| ACTION ITEM |
Write out the listing below exactly, beginning at its first line and ending with the line that contains "medium amount of".

| EXERCISE MATERIALS |
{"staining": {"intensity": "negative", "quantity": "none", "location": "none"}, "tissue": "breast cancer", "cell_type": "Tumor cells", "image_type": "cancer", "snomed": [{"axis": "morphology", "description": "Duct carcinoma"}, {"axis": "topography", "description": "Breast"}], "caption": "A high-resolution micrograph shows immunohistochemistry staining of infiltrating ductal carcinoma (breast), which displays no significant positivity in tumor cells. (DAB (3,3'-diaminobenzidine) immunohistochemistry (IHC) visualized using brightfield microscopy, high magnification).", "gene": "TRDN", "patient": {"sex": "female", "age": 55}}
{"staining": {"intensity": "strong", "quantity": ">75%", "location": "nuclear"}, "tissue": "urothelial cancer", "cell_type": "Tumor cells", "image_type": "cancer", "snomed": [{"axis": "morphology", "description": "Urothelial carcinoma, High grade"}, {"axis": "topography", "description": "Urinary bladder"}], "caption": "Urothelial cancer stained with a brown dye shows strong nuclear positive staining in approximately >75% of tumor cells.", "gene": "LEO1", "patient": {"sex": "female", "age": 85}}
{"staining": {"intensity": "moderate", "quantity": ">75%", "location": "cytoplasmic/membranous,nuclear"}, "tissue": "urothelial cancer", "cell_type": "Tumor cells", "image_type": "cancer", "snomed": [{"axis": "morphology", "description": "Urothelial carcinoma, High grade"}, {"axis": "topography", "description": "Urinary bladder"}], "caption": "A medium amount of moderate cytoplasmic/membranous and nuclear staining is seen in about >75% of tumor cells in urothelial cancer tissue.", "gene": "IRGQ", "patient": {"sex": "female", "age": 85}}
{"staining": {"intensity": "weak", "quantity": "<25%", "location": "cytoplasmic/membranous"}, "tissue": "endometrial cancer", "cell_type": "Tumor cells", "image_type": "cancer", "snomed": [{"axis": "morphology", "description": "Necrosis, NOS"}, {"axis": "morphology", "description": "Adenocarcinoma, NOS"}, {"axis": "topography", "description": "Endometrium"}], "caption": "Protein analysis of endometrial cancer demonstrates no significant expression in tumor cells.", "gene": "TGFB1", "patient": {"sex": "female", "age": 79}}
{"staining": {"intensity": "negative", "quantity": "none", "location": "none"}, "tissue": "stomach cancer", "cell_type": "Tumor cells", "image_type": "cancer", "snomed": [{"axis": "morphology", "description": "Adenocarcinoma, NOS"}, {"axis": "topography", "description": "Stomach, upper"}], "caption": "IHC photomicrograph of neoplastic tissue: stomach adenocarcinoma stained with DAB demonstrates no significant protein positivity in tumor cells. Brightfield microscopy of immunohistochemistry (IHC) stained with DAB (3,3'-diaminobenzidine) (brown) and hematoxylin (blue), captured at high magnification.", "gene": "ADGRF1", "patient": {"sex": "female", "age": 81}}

| ANSWER BOX |
{"staining": {"intensity": "negative", "quantity": "none", "location": "none"}, "tissue": "breast cancer", "cell_type": "Tumor cells", "image_type": "cancer", "snomed": [{"axis": "morphology", "description": "Duct carcinoma"}, {"axis": "topography", "description": "Breast"}], "caption": "A high-resolution micrograph shows immunohistochemistry staining of infiltrating ductal carcinoma (breast), which displays no significant positivity in tumor cells. (DAB (3,3'-diaminobenzidine) immunohistochemistry (IHC) visualized using brightfield microscopy, high magnification).", "gene": "TRDN", "patient": {"sex": "female", "age": 55}}
{"staining": {"intensity": "strong", "quantity": ">75%", "location": "nuclear"}, "tissue": "urothelial cancer", "cell_type": "Tumor cells", "image_type": "cancer", "snomed": [{"axis": "morphology", "description": "Urothelial carcinoma, High grade"}, {"axis": "topography", "description": "Urinary bladder"}], "caption": "Urothelial cancer stained with a brown dye shows strong nuclear positive staining in approximately >75% of tumor cells.", "gene": "LEO1", "patient": {"sex": "female", "age": 85}}
{"staining": {"intensity": "moderate", "quantity": ">75%", "location": "cytoplasmic/membranous,nuclear"}, "tissue": "urothelial cancer", "cell_type": "Tumor cells", "image_type": "cancer", "snomed": [{"axis": "morphology", "description": "Urothelial carcinoma, High grade"}, {"axis": "topography", "description": "Urinary bladder"}], "caption": "A medium amount of moderate cytoplasmic/membranous and nuclear staining is seen in about >75% of tumor cells in urothelial cancer tissue.", "gene": "IRGQ", "patient": {"sex": "female", "age": 85}}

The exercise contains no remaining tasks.